1. Disability Insurance Benefits are paid to disabled persons who have contributed to the Social Security program, 42 U.S.C. §§ 401 et seq. Supplemental Security Income ("SSI") is paid to disabled persons with low income. 42 U.S.C. §§ 1382 et seq. Under both provisions, disability is defined, in part, as an "inability to engage in any substantial gainful activity" due to "a medically determinable physical or mental impairment." 42 U.S.C. §§ 423(d)(1)(a) & 1382c(a)(3)(A). A five-step sequential evaluation governs eligibility for benefits. See 20 C.F.R. §§ 423(d)(1)(a), 416.920 & 416.971-76; Bowen v. Yuckert, 482 U.S. 137, 140-42 (1987). The following summarizes the sequential evaluation: Step one: Is the claimant engaging in substantial gainful activity? If so, the claimant is found not disabled. If not, proceed to step two. Step two: Does the claimant have a "severe" impairment? If so, proceed to step three. If not, then a finding of not disabled is appropriate. Step three: Does the claimant's impairment or combination of impairments meet or equal an impairment listed in 20 C.F.R., Pt. 404, Subpt. P, App.1? If so, the claimant is automatically determined disabled. If not, proceed to step four. Step four: Is the claimant capable of performing his past work? If so, the claimant is not disabled. If not, proceed to step five. Step five: Does the claimant have the residual functional capacity to perform any other work? If so, the claimant is not disabled. If not, the claimant is disabled.

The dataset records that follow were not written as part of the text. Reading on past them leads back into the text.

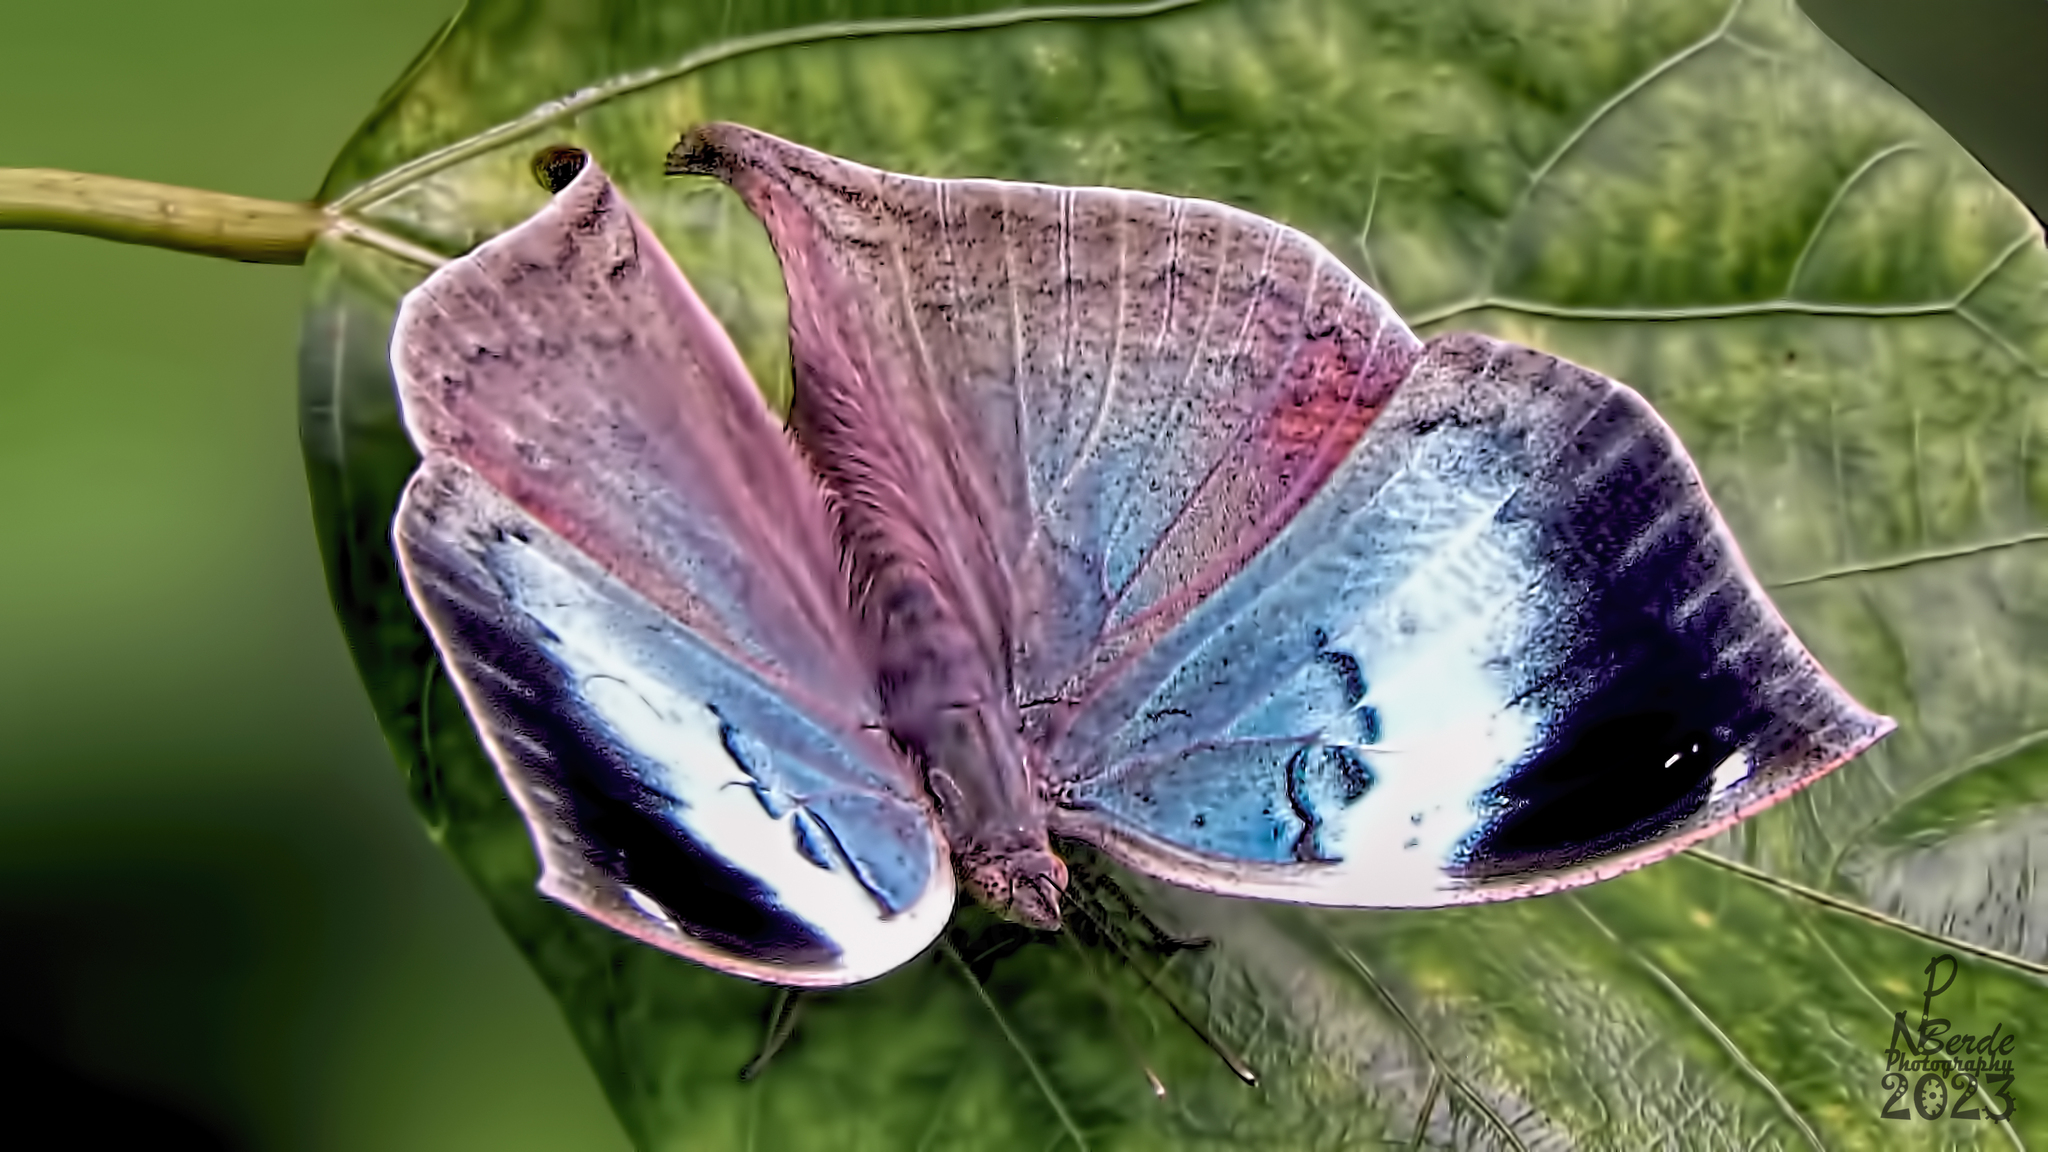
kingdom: Animalia
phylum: Arthropoda
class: Insecta
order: Lepidoptera
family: Nymphalidae
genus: Kallima
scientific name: Kallima horsfieldii
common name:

Lester v. Chater, 81 F.3d 821, 828 n.5 (9th Cir. 1995).

The claimant bears the burden of proof in the first four steps of the sequential evaluation process. Yuckert, 482 U.S. at 146 n.5. The Commissioner bears the burden if the sequential evaluation process proceeds to step five. Id.

2. Plaintiff's remaining arguments rely, at least in part, on her contention that the ALJ failed to properly consider her mental impairments. As this matter must be remanded for further consideration of her mental impairments, the court declines to address plaintiff's remaining arguments.